## Information shown:
▬▬▬▬▬▬▬▬▬▬
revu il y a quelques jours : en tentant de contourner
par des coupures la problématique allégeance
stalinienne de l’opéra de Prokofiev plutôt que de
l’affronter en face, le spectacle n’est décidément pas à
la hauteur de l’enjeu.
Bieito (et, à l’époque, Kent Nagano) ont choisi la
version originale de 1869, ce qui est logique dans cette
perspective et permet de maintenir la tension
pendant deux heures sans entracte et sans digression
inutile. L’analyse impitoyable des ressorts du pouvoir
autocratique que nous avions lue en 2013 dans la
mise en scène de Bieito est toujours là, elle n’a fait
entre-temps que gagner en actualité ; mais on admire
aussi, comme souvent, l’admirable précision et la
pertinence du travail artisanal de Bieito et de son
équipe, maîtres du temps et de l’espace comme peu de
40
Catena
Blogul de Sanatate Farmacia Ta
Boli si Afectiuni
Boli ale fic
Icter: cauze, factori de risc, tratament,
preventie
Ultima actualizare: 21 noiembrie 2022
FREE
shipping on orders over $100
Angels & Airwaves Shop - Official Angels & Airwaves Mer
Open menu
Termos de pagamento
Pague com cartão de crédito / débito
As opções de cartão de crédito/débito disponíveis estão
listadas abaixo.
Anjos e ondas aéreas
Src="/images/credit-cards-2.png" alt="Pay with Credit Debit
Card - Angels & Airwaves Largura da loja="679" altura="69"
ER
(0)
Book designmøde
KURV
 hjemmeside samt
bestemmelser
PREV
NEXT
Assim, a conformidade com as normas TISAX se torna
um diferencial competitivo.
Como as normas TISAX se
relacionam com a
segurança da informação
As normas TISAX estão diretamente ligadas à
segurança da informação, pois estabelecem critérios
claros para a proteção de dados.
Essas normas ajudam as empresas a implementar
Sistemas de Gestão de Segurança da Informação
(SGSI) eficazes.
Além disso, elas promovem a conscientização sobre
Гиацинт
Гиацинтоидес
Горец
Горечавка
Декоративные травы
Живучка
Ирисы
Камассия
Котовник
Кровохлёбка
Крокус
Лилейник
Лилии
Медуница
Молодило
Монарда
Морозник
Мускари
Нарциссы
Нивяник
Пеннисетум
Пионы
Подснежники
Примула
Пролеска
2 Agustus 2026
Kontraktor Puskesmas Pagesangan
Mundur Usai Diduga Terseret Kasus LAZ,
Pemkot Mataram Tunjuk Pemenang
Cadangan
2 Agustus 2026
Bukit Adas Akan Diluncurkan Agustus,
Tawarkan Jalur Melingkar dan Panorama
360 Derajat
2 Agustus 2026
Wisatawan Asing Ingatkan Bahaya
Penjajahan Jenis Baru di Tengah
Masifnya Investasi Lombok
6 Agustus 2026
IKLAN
▬▬▬▬▬▬▬▬▬▬
## Exercise:
When "Bieito" shows up in a line of the material, report that line.

## Answer for the task:
Bieito (et, à l’époque, Kent Nagano) ont choisi la
mise en scène de Bieito est toujours là, elle n’a fait
pertinence du travail artisanal de Bieito et de son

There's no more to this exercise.